The volume was first published in late 2002 to good notices.
The nearly 500-page tome covers the entire life and career of Ludlam, who died in 1987 of AIDS at the young age of 44. By the time of his death, he had overseen for two decades the creative output of the Ridiculous Theatrical Company, the outrageous and influential troupe he founded in New York City in 1967.
Ludlam penned most of the plays which RTC produced, including such noteworthy successes as Bluebeard, Camille and The Mystery of Irma Vep. The company's productions were known for their outlandish brand of camp melodrama and gender-bending performances. Ludlam typically starred, often in drag and in fantastical, over-the-top costumes and make-up.

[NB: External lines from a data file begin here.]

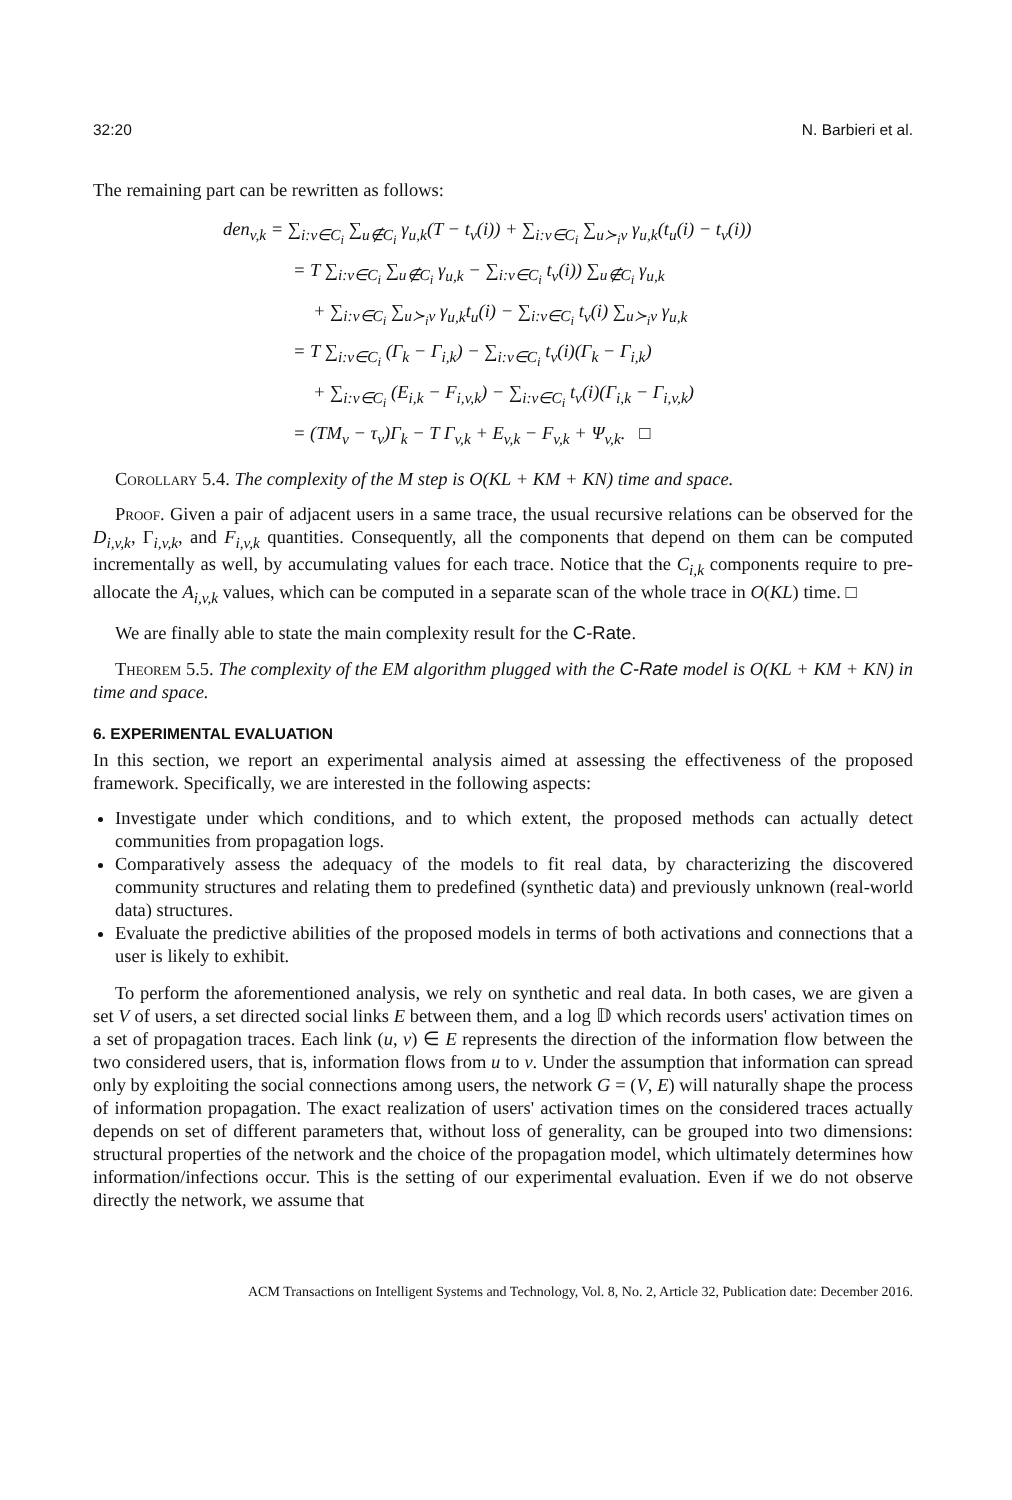32:20 N. Barbieri et al.
The remaining part can be rewritten as follows:
den<sub>v,k</sub> = ∑<sub>i:v∈C<sub>i</sub></sub> ∑<sub>u∉C<sub>i</sub></sub> γ<sub>u,k</sub>(T − t<sub>v</sub>(i)) + ∑<sub>i:v∈C<sub>i</sub></sub> ∑<sub>u≻<sub>i</sub>v</sub> γ<sub>u,k</sub>(t<sub>u</sub>(i) − t<sub>v</sub>(i))
= T ∑<sub>i:v∈C<sub>i</sub></sub> ∑<sub>u∉C<sub>i</sub></sub> γ<sub>u,k</sub> − ∑<sub>i:v∈C<sub>i</sub></sub> t<sub>v</sub>(i)) ∑<sub>u∉C<sub>i</sub></sub> γ<sub>u,k</sub>
+ ∑<sub>i:v∈C<sub>i</sub></sub> ∑<sub>u≻<sub>i</sub>v</sub> γ<sub>u,k</sub>t<sub>u</sub>(i) − ∑<sub>i:v∈C<sub>i</sub></sub> t<sub>v</sub>(i) ∑<sub>u≻<sub>i</sub>v</sub> γ<sub>u,k</sub>
= T ∑<sub>i:v∈C<sub>i</sub></sub> (Γ<sub>k</sub> − Γ<sub>i,k</sub>) − ∑<sub>i:v∈C<sub>i</sub></sub> t<sub>v</sub>(i)(Γ<sub>k</sub> − Γ<sub>i,k</sub>)
+ ∑<sub>i:v∈C<sub>i</sub></sub> (E<sub>i,k</sub> − F<sub>i,v,k</sub>) − ∑<sub>i:v∈C<sub>i</sub></sub> t<sub>v</sub>(i)(Γ<sub>i,k</sub> − Γ<sub>i,v,k</sub>)
= (TM<sub>v</sub> − τ<sub>v</sub>)Γ<sub>k</sub> − T Γ<sub>v,k</sub> + E<sub>v,k</sub> − F<sub>v,k</sub> + Ψ<sub>v,k</sub>. □
Corollary 5.4. The complexity of the M step is O(KL + KM + KN) time and space.
Proof. Given a pair of adjacent users in a same trace, the usual recursive relations can be observed for the D<sub>i,v,k</sub>, Γ<sub>i,v,k</sub>, and F<sub>i,v,k</sub> quantities. Consequently, all the components that depend on them can be computed incrementally as well, by accumulating values for each trace. Notice that the C<sub>i,k</sub> components require to pre-allocate the A<sub>i,v,k</sub> values, which can be computed in a separate scan of the whole trace in O(KL) time. □
We are finally able to state the main complexity result for the C-Rate.
Theorem 5.5. The complexity of the EM algorithm plugged with the C-Rate model is O(KL + KM + KN) in time and space.
6. EXPERIMENTAL EVALUATION
In this section, we report an experimental analysis aimed at assessing the effectiveness of the proposed framework. Specifically, we are interested in the following aspects:
Investigate under which conditions, and to which extent, the proposed methods can actually detect communities from propagation logs.
Comparatively assess the adequacy of the models to fit real data, by characterizing the discovered community structures and relating them to predefined (synthetic data) and previously unknown (real-world data) structures.
Evaluate the predictive abilities of the proposed models in terms of both activations and connections that a user is likely to exhibit.
To perform the aforementioned analysis, we rely on synthetic and real data. In both cases, we are given a set V of users, a set directed social links E between them, and a log 𝔻 which records users' activation times on a set of propagation traces. Each link (u, v) ∈ E represents the direction of the information flow between the two considered users, that is, information flows from u to v. Under the assumption that information can spread only by exploiting the social connections among users, the network G = (V, E) will naturally shape the process of information propagation. The exact realization of users' activation times on the considered traces actually depends on set of different parameters that, without loss of generality, can be grouped into two dimensions: structural properties of the network and the choice of the propagation model, which ultimately determines how information/infections occur. This is the setting of our experimental evaluation. Even if we do not observe directly the network, we assume that
ACM Transactions on Intelligent Systems and Technology, Vol. 8, No. 2, Article 32, Publication date: December 2016.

Among the other RTC regulars were Bill Vehr, Christopher Scott, Black-Eyed Susan, Lola Pashalinksi, Steven Samuels, and Everett Quinton, who would run the theatre for a few years following Ludlam's death.
In preparation for the biography, which he began 14 years ago, Kaufman interviewed all the above artists, as well as a roll call of downtown theatre personalitites, including Penny Arcade, Eric Bentley, Charles Busch, Ethyl Eichelberger, William Hoffman, Joseph Papp and Ross Wetzsteon.
Kaufman is the former theatre critic for the New York Daily News and has written for the New York Times, The Village Voice and The Nation.